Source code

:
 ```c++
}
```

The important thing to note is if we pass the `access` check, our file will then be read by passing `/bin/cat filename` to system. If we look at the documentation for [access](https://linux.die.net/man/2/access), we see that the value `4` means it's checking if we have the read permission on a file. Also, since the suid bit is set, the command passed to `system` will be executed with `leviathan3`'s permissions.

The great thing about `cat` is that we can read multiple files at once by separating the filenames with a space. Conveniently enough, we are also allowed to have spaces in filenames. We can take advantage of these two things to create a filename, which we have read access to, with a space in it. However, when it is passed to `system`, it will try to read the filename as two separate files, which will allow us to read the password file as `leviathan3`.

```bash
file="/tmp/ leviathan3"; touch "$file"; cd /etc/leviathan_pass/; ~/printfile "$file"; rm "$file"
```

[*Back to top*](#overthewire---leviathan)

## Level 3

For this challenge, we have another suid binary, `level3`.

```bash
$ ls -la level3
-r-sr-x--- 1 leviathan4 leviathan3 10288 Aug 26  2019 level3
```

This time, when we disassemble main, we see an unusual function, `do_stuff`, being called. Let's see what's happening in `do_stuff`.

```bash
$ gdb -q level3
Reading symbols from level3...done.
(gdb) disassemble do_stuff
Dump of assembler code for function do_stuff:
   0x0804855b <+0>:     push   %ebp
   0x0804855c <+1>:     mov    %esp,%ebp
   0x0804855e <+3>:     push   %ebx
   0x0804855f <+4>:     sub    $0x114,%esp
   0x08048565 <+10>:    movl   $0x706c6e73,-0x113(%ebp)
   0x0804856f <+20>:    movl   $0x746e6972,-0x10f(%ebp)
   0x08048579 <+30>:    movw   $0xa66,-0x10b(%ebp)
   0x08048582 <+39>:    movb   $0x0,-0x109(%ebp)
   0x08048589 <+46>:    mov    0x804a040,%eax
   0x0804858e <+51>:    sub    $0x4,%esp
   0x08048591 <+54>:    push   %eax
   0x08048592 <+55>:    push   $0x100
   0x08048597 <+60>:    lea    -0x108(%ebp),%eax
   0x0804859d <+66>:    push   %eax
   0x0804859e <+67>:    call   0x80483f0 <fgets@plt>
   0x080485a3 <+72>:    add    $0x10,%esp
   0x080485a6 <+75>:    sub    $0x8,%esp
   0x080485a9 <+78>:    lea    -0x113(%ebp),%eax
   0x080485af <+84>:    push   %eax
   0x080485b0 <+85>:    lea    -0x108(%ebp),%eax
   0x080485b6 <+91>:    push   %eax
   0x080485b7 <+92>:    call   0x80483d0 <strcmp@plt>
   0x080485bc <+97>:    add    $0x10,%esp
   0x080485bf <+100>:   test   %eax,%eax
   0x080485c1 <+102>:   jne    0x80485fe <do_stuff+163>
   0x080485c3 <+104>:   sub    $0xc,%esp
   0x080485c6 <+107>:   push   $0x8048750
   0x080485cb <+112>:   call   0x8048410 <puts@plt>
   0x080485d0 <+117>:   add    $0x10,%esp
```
──────────────────────────────
## WORK REQUIRED
Would you copy out all the entries above without changing a single character?

## WRITTEN ANSWER
Source code

:
 ```c++
}
```

The important thing to note is if we pass the `access` check, our file will then be read by passing `/bin/cat filename` to system. If we look at the documentation for [access](https://linux.die.net/man/2/access), we see that the value `4` means it's checking if we have the read permission on a file. Also, since the suid bit is set, the command passed to `system` will be executed with `leviathan3`'s permissions.

The great thing about `cat` is that we can read multiple files at once by separating the filenames with a space. Conveniently enough, we are also allowed to have spaces in filenames. We can take advantage of these two things to create a filename, which we have read access to, with a space in it. However, when it is passed to `system`, it will try to read the filename as two separate files, which will allow us to read the password file as `leviathan3`.

```bash
file="/tmp/ leviathan3"; touch "$file"; cd /etc/leviathan_pass/; ~/printfile "$file"; rm "$file"
```

[*Back to top*](#overthewire---leviathan)

## Level 3

For this challenge, we have another suid binary, `level3`.

```bash
$ ls -la level3
-r-sr-x--- 1 leviathan4 leviathan3 10288 Aug 26  2019 level3
```

This time, when we disassemble main, we see an unusual function, `do_stuff`, being called. Let's see what's happening in `do_stuff`.

```bash
$ gdb -q level3
Reading symbols from level3...done.
(gdb) disassemble do_stuff
Dump of assembler code for function do_stuff:
   0x0804855b <+0>:     push   %ebp
   0x0804855c <+1>:     mov    %esp,%ebp
   0x0804855e <+3>:     push   %ebx
   0x0804855f <+4>:     sub    $0x114,%esp
   0x08048565 <+10>:    movl   $0x706c6e73,-0x113(%ebp)
   0x0804856f <+20>:    movl   $0x746e6972,-0x10f(%ebp)
   0x08048579 <+30>:    movw   $0xa66,-0x10b(%ebp)
   0x08048582 <+39>:    movb   $0x0,-0x109(%ebp)
   0x08048589 <+46>:    mov    0x804a040,%eax
   0x0804858e <+51>:    sub    $0x4,%esp
   0x08048591 <+54>:    push   %eax
   0x08048592 <+55>:    push   $0x100
   0x08048597 <+60>:    lea    -0x108(%ebp),%eax
   0x0804859d <+66>:    push   %eax
   0x0804859e <+67>:    call   0x80483f0 <fgets@plt>
   0x080485a3 <+72>:    add    $0x10,%esp
   0x080485a6 <+75>:    sub    $0x8,%esp
   0x080485a9 <+78>:    lea    -0x113(%ebp),%eax
   0x080485af <+84>:    push   %eax
   0x080485b0 <+85>:    lea    -0x108(%ebp),%eax
   0x080485b6 <+91>:    push   %eax
   0x080485b7 <+92>:    call   0x80483d0 <strcmp@plt>
   0x080485bc <+97>:    add    $0x10,%esp
   0x080485bf <+100>:   test   %eax,%eax
   0x080485c1 <+102>:   jne    0x80485fe <do_stuff+163>
   0x080485c3 <+104>:   sub    $0xc,%esp
   0x080485c6 <+107>:   push   $0x8048750
   0x080485cb <+112>:   call   0x8048410 <puts@plt>
   0x080485d0 <+117>:   add    $0x10,%esp
```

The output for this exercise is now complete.